The Buckeye team’s successful pairing of middleweight power in a lightweight package allowed the RW-5 Voxan to set new all-time speed records in four categories:

  • Fastest average speed without a fairing (an aerodynamic cover designed to reduce turbulence): 271.323 km/h (168.59 mph) over one mile.
  • Fastest average speed without a fairing: 271.515 km/h (168.71 mph) over one kilometer.
  • Fastest average speed with a fairing: 289.74 km/h (180.035 mph) over one mile.
  • Fastest average speed with a fairing: 289.79 km/h (180.065 mph) over one kilometer.

These records are still pending validation by FIM.

New Challenges for Buckeye Current

Though there was no mountain to climb this time around, the Ohio State team still faced challenges. While prepping in Utah, Williams says that racing the bike at or near peak power caused its motor to burn out. The team replaced it with a spare motor they happened to have on hand. After working late into the night calibrating the new motor, they were able to complete the final two of the four days of timed sprints, during which the bike was pushed to its limits. “That was a significant challenge I was proud to see the team overcome,” says Williams.
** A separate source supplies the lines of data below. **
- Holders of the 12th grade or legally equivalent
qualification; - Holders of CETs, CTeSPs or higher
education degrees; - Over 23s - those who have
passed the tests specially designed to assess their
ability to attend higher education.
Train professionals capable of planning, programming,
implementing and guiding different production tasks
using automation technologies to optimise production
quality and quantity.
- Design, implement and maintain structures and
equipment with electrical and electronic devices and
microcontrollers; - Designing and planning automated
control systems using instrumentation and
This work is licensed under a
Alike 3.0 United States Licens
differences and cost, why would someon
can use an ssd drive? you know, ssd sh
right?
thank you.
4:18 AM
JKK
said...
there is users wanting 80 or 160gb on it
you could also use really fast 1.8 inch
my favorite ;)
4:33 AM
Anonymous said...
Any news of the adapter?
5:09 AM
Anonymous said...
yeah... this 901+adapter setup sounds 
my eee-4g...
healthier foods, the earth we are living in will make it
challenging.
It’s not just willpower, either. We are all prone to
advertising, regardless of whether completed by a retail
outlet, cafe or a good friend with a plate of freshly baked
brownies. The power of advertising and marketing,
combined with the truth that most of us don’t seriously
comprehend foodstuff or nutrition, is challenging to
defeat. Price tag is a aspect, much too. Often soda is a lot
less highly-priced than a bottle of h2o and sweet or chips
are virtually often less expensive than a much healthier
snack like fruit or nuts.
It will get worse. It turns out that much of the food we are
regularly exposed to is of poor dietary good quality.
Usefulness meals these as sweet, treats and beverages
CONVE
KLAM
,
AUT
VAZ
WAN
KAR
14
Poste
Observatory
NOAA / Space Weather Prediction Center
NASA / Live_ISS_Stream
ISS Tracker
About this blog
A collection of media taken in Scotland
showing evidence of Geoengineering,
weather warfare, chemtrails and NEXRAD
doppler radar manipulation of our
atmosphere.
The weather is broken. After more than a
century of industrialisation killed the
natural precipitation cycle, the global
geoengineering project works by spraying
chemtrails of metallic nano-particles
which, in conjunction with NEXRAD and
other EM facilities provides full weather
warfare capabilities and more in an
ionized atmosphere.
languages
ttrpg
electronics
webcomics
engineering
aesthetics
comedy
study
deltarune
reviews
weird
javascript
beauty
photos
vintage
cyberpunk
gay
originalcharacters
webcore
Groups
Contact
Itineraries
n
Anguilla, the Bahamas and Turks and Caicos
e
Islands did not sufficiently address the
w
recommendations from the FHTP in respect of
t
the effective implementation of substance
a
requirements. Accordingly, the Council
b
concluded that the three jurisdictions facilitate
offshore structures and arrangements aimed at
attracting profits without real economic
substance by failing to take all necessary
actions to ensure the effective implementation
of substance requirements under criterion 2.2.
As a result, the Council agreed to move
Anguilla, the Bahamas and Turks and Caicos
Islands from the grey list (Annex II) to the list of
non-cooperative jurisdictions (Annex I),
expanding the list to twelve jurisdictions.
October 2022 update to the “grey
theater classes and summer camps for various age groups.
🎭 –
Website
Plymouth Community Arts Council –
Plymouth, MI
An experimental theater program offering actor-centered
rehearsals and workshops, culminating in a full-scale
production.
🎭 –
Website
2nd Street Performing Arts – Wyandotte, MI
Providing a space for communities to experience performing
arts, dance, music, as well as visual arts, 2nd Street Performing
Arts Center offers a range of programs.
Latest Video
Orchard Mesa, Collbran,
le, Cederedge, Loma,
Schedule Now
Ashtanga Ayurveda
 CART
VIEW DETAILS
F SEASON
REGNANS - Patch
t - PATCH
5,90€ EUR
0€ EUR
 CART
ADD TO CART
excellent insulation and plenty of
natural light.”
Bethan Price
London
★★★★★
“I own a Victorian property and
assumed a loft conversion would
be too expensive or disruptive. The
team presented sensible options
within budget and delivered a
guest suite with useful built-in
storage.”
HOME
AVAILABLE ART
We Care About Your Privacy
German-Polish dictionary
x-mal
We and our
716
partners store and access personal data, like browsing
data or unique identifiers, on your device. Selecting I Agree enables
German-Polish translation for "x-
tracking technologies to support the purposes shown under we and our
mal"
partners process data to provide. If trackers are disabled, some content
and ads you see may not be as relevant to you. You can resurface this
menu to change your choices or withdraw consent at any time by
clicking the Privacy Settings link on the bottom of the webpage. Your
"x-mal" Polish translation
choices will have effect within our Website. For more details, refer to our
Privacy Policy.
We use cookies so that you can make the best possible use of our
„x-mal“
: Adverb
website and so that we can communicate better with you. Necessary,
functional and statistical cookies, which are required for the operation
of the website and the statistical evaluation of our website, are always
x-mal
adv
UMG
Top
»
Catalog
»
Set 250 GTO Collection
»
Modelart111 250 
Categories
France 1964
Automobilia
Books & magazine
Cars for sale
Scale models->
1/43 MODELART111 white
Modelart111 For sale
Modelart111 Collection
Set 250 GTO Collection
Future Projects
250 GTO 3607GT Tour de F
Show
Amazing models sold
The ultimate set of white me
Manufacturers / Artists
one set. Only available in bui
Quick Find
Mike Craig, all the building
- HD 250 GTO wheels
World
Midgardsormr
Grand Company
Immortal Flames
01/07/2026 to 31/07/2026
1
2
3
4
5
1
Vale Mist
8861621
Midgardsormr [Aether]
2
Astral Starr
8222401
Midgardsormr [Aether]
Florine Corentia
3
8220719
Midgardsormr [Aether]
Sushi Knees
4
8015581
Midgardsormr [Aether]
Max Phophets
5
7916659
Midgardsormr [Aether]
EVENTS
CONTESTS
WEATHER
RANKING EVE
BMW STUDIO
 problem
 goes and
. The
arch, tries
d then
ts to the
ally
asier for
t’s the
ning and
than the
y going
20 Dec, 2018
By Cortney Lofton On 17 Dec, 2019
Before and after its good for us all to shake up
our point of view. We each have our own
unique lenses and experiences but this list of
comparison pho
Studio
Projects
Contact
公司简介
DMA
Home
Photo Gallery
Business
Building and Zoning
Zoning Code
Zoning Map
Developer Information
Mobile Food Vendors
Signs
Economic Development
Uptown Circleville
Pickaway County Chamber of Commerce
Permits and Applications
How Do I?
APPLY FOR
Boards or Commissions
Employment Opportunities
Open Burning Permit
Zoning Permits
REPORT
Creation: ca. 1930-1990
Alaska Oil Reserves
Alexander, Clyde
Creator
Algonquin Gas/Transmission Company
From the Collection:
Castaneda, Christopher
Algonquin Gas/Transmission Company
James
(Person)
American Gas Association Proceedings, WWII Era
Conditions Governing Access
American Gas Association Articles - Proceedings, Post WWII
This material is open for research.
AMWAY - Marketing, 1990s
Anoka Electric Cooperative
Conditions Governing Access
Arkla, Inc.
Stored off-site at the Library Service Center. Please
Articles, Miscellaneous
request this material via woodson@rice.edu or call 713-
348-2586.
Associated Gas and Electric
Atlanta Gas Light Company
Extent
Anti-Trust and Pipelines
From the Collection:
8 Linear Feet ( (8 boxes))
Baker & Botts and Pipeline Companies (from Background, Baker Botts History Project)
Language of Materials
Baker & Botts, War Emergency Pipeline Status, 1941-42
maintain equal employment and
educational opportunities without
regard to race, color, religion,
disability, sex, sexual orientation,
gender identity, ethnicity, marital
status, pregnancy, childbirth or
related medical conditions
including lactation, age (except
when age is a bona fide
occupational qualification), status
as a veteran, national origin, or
A common theme among electric motorcycle teams there, Williams says, was struggling with battery temperatures. The Buckeye Current team had difficulty keeping its machine’s 567-volt lithium-ion battery pack cool in the heat of the salt flats. Williams notes that another team had problems keeping its battery warm enough to race in the mornings when temperatures were low. And all of the teams faced a constant fight to keep the salt from corroding their bikes’ metal parts.

The world record achievements not only highlight the continued success of the Buckeye Current team but also underscore the potential of electric motorcycles to set new benchmarks in speed and performance. “What we had on this team were a lot of really bright aspiring engineers,” says Cooke. “But we didn’t have a single person who had experience with race cars or on a racing team. On our last day at Bonneville, I told the team, ‘You started a few weeks ago as a great student club, but you’re leaving as a racing team.’” Williams says the newly minted race team now has its sights set on a new goal: Eclipsing the 200 mile-per-hour (322-kilometer-per-hour) mark within the next year.